Security situation in northeast better now: Home Secy
Agartala: The security situation in northeast India is now much better compared to three years back, Union Home Secretary RK Singh said here o Monday.
"Most militant groups in the northeast region have given up violence. Several terrorist outfits are now following suspension of operations in consultation with the government," he told reporters here.
RK Singh said the Home Ministry has directed all its paramilitary forces to take stern action against those separatist outfits who are extorting money from the people and are active in other illegal activities.
"After erection of border fencing along the India-Bangladesh border, the cross-border movement of militants would be checked and the security situation would be further improved."
There are some 30 rebel groups operating in the region after setting up their respective bases in Bangladesh, with demands ranging from secession to greater autonomy and the right to self-determination.

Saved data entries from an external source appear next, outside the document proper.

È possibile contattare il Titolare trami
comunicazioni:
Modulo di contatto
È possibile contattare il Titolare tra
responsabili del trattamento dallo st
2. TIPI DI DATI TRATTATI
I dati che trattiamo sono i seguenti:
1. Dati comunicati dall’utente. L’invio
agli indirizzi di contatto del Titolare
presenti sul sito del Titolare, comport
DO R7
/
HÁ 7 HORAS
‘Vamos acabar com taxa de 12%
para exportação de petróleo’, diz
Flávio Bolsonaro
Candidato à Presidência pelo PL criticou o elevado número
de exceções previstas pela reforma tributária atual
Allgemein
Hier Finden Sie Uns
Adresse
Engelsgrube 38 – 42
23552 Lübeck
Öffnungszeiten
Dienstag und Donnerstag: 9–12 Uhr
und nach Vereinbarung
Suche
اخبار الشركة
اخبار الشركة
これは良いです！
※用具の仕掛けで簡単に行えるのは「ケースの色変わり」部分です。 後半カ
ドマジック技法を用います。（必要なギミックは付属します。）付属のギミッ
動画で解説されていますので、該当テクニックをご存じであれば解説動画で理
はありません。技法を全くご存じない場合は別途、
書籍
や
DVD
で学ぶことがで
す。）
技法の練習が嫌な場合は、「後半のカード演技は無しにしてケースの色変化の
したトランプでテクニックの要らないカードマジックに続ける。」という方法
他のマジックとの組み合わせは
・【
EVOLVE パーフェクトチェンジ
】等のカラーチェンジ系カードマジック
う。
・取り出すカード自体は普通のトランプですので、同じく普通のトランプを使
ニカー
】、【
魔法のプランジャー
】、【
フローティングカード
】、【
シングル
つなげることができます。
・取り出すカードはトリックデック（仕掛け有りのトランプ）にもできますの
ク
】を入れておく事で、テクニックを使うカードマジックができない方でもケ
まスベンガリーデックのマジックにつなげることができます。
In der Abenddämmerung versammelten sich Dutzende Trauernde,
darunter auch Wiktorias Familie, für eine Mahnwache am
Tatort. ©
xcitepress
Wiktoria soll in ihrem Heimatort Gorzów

Accompanied by his Bangladesh counterpart CQK Mustaq Ahmed and senior officials of both the countries, the Indian home secretary was here to review progress of works of the under-construction Integerated Check Post (ICP) at Akhaurah border, near Tripura capital Agartala.
The then Home Minister P Chidambaram had laid the foundation stone of the ICP in May last year to boost trade with Bangladesh and facilitate trans-border passenger traffic.
The estimated cost of Akhaurah ICP project, fourth in the series, is Rs 73.50 crore and the project is likely to be completed by March next year. The check post is just two km west of Agartala city.
The Akhaurah check post is one of the most important international trading land ports in eastern India, after the Petrapole check post in West Bengal, with an average of 200 Bangladeshi trucks loaded with goods for export coming to Tripura every day.
The ICPs are envisaged to overcome the infrastructural bottlenecks at the various entry and exit points on the land borders of India.
India has taken up an ambitious project of setting up 13 internationally standard ICPs along India's border with Pakistan, Bangladesh, Myanmar and Nepal. The central government has taken up the project as part of an 11th Plan scheme with an initial outlay of Rs 635 crore.